Rep. Houlahan claims that, “Neglecting to register carries a large fine, prison time, a prohibition on any job with the federal government…, and limitations on access to programs such as student loans.”

In reality, “neglecting” to register carries no penalties. In the absence of evidence of knowledge and wilfulness, “neglecting” to register is neither a crime nor a basis for any civil sanctions.

There have been no prosecutions for nonregistration, much less fines or prison sentences, since 1986. That’s both because of the difficulty in most cases of proving that nonregistration was “knowing and willful”, and because even show trials and prison sentences for vocal nonregistrants whose public statements could be used to convict us proved conterproductive: they showed other nonregistrants that there was safety in  silence as well as safety in numbers.

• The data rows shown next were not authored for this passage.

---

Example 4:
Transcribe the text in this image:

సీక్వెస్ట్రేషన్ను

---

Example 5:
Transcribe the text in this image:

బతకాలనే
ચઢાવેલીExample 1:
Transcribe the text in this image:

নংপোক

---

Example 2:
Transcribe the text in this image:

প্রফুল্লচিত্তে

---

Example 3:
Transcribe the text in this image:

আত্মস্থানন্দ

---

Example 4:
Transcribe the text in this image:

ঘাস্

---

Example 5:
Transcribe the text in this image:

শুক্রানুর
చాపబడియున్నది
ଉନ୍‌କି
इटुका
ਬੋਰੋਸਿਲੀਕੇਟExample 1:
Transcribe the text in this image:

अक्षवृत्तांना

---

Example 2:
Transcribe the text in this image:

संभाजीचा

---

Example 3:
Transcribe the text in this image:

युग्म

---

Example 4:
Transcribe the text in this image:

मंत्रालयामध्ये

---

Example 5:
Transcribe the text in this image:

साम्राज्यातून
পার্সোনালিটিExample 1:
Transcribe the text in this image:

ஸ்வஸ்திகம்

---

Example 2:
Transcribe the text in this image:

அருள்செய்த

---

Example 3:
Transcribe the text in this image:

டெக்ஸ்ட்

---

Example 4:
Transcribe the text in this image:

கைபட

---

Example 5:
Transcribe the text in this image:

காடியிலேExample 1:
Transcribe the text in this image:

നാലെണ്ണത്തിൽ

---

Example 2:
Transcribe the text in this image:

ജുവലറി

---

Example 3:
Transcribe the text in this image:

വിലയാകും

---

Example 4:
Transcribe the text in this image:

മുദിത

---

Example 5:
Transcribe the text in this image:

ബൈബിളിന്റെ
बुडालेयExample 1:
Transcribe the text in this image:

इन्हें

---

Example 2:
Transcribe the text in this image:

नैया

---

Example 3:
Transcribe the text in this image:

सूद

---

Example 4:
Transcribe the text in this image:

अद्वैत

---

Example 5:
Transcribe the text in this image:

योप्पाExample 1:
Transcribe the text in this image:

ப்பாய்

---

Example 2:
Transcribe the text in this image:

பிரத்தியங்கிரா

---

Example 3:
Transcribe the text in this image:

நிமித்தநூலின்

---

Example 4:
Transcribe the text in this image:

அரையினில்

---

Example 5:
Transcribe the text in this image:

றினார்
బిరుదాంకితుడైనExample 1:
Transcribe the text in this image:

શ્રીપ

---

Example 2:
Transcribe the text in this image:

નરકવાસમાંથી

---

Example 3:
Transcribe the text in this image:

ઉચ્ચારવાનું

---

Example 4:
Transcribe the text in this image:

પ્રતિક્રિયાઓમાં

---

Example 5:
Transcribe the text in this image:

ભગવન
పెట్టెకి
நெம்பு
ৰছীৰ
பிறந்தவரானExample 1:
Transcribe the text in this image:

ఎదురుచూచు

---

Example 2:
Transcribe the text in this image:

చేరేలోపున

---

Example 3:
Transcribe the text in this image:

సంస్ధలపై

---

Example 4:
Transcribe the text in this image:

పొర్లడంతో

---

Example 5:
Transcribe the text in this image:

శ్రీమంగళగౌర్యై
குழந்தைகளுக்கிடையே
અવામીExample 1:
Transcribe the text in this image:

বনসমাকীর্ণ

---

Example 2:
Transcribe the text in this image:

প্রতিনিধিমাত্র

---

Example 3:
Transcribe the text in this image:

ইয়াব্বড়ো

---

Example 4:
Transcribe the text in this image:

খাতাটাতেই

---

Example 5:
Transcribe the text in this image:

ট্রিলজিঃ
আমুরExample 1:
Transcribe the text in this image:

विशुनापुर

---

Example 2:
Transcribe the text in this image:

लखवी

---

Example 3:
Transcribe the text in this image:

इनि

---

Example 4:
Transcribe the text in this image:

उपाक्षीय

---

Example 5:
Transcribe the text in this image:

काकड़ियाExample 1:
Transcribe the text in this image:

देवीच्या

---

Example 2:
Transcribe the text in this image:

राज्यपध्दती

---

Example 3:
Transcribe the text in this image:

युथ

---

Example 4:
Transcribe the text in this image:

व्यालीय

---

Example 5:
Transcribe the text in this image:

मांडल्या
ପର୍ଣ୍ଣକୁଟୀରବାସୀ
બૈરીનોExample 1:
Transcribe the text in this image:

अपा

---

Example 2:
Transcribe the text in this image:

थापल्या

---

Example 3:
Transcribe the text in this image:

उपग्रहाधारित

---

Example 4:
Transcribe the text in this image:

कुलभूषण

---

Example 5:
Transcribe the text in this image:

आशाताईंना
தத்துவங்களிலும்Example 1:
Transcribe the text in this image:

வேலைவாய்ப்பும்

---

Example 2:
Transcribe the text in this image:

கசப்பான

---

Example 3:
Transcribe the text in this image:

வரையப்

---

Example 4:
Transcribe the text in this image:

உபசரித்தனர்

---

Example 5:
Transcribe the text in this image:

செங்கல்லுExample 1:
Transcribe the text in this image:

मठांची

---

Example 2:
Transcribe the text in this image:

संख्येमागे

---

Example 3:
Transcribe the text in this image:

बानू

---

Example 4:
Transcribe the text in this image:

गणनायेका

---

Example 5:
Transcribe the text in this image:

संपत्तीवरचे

In reality, registering for the draft is no longer required for Federal student loans. Has Rep. Houlahan forgotten her vote in 2020 in favor of the bill that included the provision repealing this requirement?

As for Federal jobs, the Office of Personnel Management, which handles appeals of denial of Federal employment on the basis of nonregistration with the Selective Service System, reported in a Federal Register notice earlier this year that, “For cases received by OPM to adjudicate, approximately one percent of these individuals are removed or denied employment.” In other words, 99 times out of 100, there’s no evidence of knowledge and willfulness, and nonregistrants can keep their Federal jobs.

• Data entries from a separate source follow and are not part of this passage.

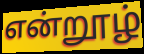
என்றூழ்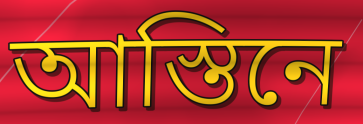
আস্তিনে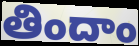
తిందాం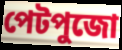
পেটপুজো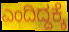
ಎಂದಿದ್ದಕ್ಕೆ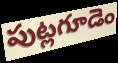
పుట్లగూడెంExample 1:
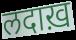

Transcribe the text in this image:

लदाख़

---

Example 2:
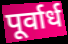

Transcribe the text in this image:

पूर्वार्ध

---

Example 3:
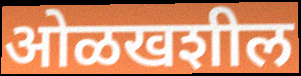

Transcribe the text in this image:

ओळखशील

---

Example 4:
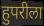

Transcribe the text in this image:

हुपरीला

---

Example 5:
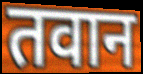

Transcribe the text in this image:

तवान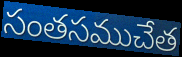
సంతసముచేత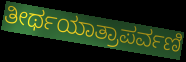
ತೀರ್ಥಯಾತ್ರಾಪರ್ವಣಿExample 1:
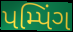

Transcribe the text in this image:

પમ્પિંગ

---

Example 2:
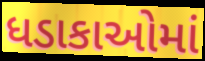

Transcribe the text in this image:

ધડાકાઓમાં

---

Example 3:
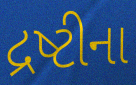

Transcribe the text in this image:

દ્રષ્ટીના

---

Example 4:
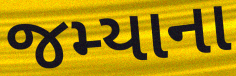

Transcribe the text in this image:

જમ્યાના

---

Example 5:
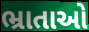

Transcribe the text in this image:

ભ્રાતાઓ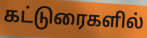
கட்டுரைகளில்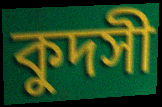
কুদসী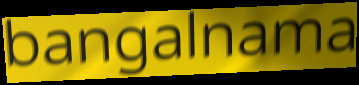
bangalnama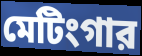
মেটিংগার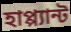
হাপ্প্যান্ট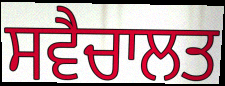
ਸਵੈਚਾਲਤ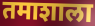
तमाशाला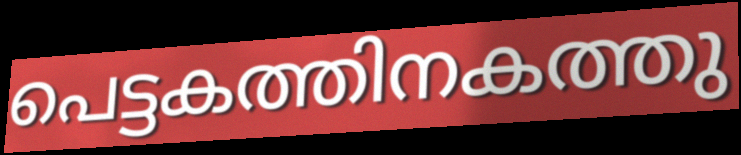
പെട്ടകത്തിനകത്തു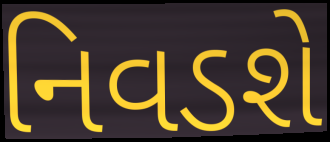
નિવડશે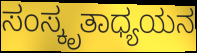
ಸಂಸ್ಕೃತಾಧ್ಯಯನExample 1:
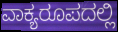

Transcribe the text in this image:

ವಾಕ್ಯರೂಪದಲ್ಲಿ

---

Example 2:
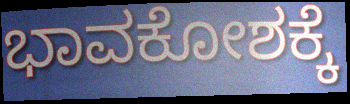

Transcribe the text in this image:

ಭಾವಕೋಶಕ್ಕೆ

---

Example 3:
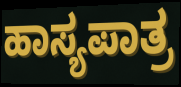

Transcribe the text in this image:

ಹಾಸ್ಯಪಾತ್ರ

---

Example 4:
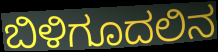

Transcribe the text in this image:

ಬಿಳಿಗೂದಲಿನ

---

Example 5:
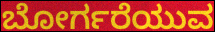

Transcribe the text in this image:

ಬೋರ್ಗರೆಯುವ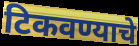
टिकवण्याचे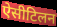
ऐसीटिलनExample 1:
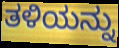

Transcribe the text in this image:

ತಳಿಯನ್ನು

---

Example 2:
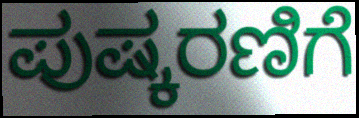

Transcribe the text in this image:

ಪುಷ್ಕರಣಿಗೆ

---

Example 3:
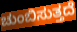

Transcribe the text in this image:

ಚುಂಬಿಸುತ್ತದೆ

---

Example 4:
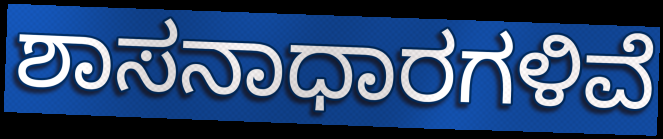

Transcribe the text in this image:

ಶಾಸನಾಧಾರಗಳಿವೆ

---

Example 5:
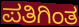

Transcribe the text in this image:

ಪತಿಗಿಂತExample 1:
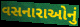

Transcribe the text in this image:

વસનારાઓનું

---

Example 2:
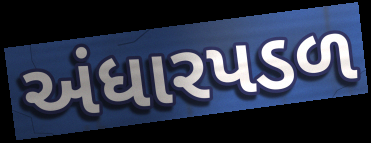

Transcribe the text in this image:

અંધારપડળ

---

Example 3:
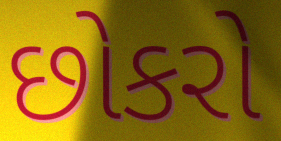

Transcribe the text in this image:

છોકરો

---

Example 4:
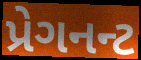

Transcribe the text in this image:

પ્રેગનન્ટ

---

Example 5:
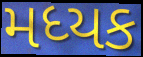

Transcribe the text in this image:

મધ્યકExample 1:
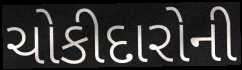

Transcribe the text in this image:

ચોકીદારોની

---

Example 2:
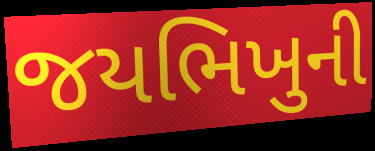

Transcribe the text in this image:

જયભિખુની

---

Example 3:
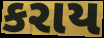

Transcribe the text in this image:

કરાય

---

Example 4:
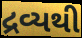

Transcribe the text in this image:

દ્રવ્યથી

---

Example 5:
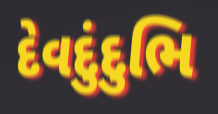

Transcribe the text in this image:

દેવદુંદુભિ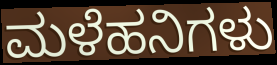
ಮಳೆಹನಿಗಳುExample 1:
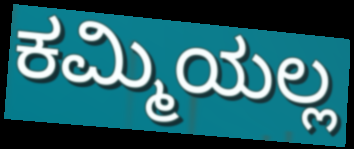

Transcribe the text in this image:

ಕಮ್ಮಿಯಲ್ಲ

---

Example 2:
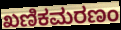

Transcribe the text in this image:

ಖಣಿಕಮರಣಂ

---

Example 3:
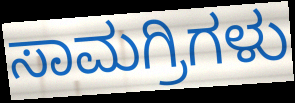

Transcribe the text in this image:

ಸಾಮಗ್ರಿಗಳು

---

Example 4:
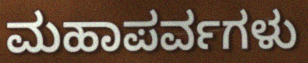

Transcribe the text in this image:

ಮಹಾಪರ್ವಗಳು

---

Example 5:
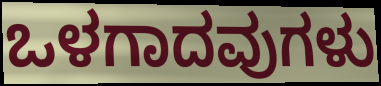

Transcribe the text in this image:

ಒಳಗಾದವುಗಳುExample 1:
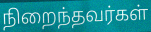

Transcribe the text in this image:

நிறைந்தவர்கள்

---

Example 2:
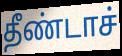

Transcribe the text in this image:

தீண்டாச்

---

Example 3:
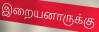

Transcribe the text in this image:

இறையனாருக்கு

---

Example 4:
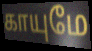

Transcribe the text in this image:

காயுமே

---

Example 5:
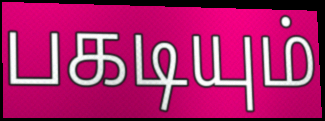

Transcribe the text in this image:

பகடியும்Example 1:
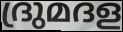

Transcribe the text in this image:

ദ്രുമദള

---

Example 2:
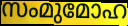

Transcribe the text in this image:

സംമുമോഹ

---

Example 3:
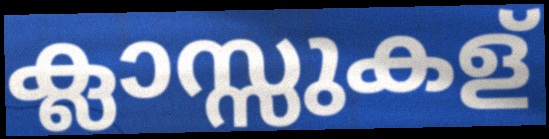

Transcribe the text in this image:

ക്ലാസ്സുകള്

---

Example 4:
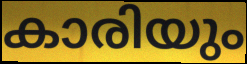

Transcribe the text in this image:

കാരിയും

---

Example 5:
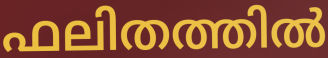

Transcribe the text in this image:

ഫലിതത്തിൽ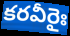
కరవీరైఃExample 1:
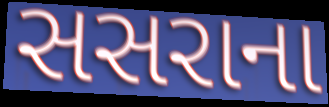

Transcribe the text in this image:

સસરાના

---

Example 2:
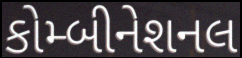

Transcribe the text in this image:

કોમ્બીનેશનલ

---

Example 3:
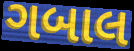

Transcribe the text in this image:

ગબાલ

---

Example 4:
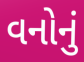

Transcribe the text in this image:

વનોનું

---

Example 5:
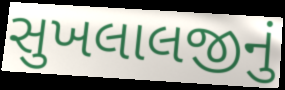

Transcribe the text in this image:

સુખલાલજીનું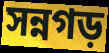
সন্নগড়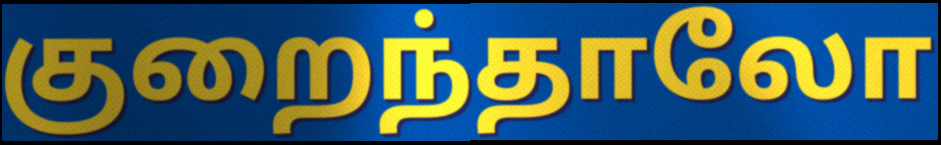
குறைந்தாலோ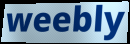
weeblyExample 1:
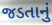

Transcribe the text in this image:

જડતાનું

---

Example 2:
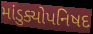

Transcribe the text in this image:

માંડુક્યોપનિષદ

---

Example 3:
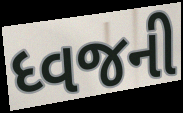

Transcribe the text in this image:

ધ્વજની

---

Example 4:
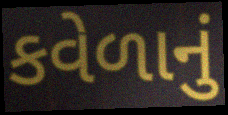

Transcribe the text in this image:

કવેળાનું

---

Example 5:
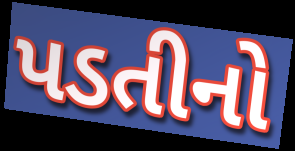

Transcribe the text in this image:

પડતીનોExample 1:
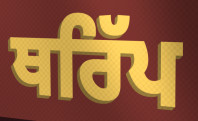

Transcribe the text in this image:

ਥਰਿੱਪ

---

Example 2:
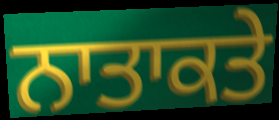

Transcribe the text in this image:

ਨਾਤਾਕਤੇ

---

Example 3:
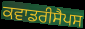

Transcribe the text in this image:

ਕਵਾਡਰੀਸੈਪਸ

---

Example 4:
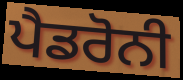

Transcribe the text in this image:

ਪੈਡਰੋਨੀ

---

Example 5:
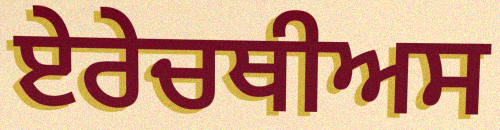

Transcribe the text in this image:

ਏਰੇਚਥੀਅਸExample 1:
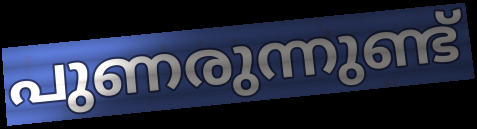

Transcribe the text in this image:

പുണരുന്നുണ്ട്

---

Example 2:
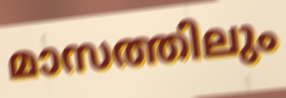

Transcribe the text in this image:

മാസത്തിലും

In answer to complaints that she is trying to move the U.S. closer to a new draft, Rep. Houlahan says that, “Our nation has not had a military draft in more than a half-century, and I spend a great deal of my time in Congress working to ensure that we never will again.”

We’re not sure what Rep. Houlahan thinks she has done to to ensure that we won’t have another draft. We do know that she has never co-sponsored or voted for any of the bills or amendments, such as the Selective Service Repeal Act, that would walk back planning and preparation for a draft.

The way to avoid a draft is not to appoint and train draft boards, compile a list of those to be drafted, and automate the system to enable a push-button draft on demand — just as the way to avoid a nuclear war is not to build and deploy nuclear weapons and put them on hair-trigger alert.

Describing noncompliance with draft registration as “unknowing” denies agency to young men. Some “neglect” to register. Others choose not to register because they don’t want to be drafted.

The way for Congress to make a draft less likely is to repeal the Military Selective Service Act and abolish the  Selective Service System. The way for us all to prevent a draft is to resist its demands and to support young people in the resistance to being drafted by which they are helping to protect us all against the larger, longer, less popular wars for which a draft would be needed.